_THE DATA_
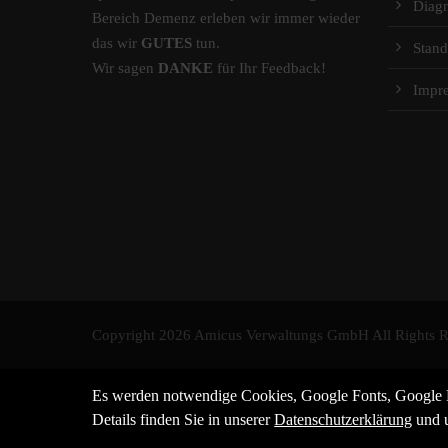
Diag
Bereich Demenz erleben wir immer wieder
das wir
GUTES
tun.
Stand
Wir sagen
DANKE
für Ihr Feedback!
Impr
Copyright 2026 Amicus Verwaltungs GmbH All Rights R
Es werden notwendige Cookies, Google Fonts, Google 
Details finden Sie in unserer
Datenschutzerklärung
und 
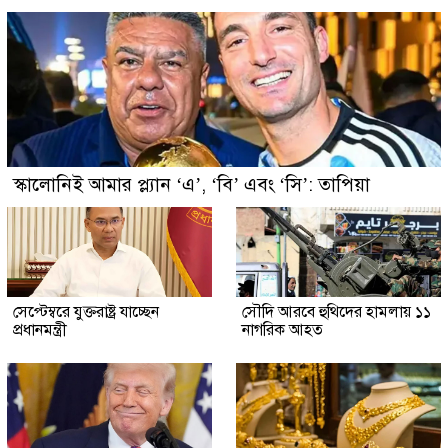
স্কালোনিই আমার প্ল্যান ‘এ’, ‘বি’ এবং ‘সি’: তাপিয়া
সেপ্টেম্বরে যুক্তরাষ্ট্র যাচ্ছেন
সৌদি আরবে হুথিদের হামলায় ১১
প্রধানমন্ত্রী
নাগরিক আহত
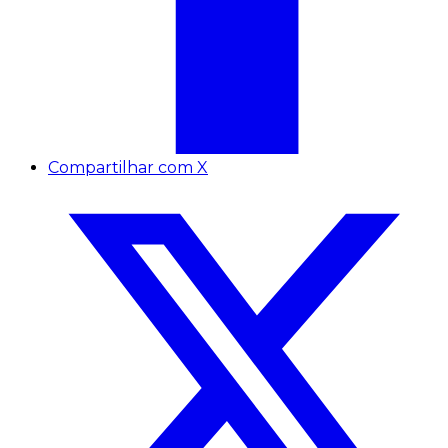
Compartilhar com X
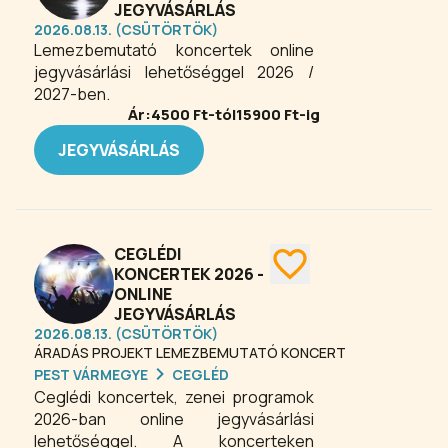
JEGYVÁSÁRLÁS
2026.08.13. (CSÜTÖRTÖK)
Lemezbemutató koncertek online
jegyvásárlási lehetőséggel 2026 /
2027-ben.
Ár:
4500
Ft-tól
15900
Ft-ig
JEGYVÁSÁRLÁS
CEGLÉDI
KONCERTEK 2026 -
ONLINE
JEGYVÁSÁRLÁS
2026.08.13. (CSÜTÖRTÖK)
ÁRADÁS PROJEKT LEMEZBEMUTATÓ KONCERT
PEST VÁRMEGYE
CEGLÉD
Ceglédi koncertek, zenei programok
2026-ban online jegyvásárlási
lehetőséggel. A koncerteken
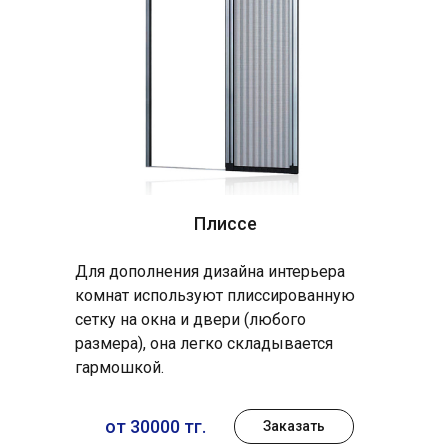
Плиссе
Для дополнения дизайна интерьера
комнат используют плиссированную
сетку на окна и двери (любого
размера), она легко складывается
гармошкой.
от 30000 тг.
Заказать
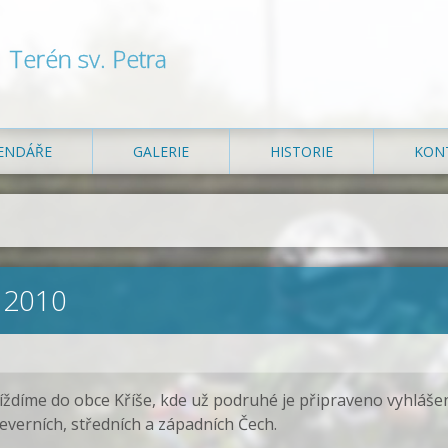
Terén sv. Petra
ENDÁŘE
GALERIE
HISTORIE
KON
 2010
jíždíme do obce Kříše, kde už podruhé je připraveno vyhláše
verních, středních a západních Čech.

_WHAT TO WORK ON_
Beginning with the line that contains "lehetőséggel. A koncerteken", write out the lines of the material above exactly, and end with the line that contains "jíždíme do obce". Omit the pictures.

_WRITTEN ANSWER_
lehetőséggel. A koncerteken
Плиссе
Для дополнения дизайна интерьера
комнат используют плиссированную
сетку на окна и двери (любого
размера), она легко складывается
гармошкой.
от 30000 тг.
Заказать
Terén sv. Petra
ENDÁŘE
GALERIE
HISTORIE
KON
 2010
jíždíme do obce Kříše, kde už podruhé je připraveno vyhláše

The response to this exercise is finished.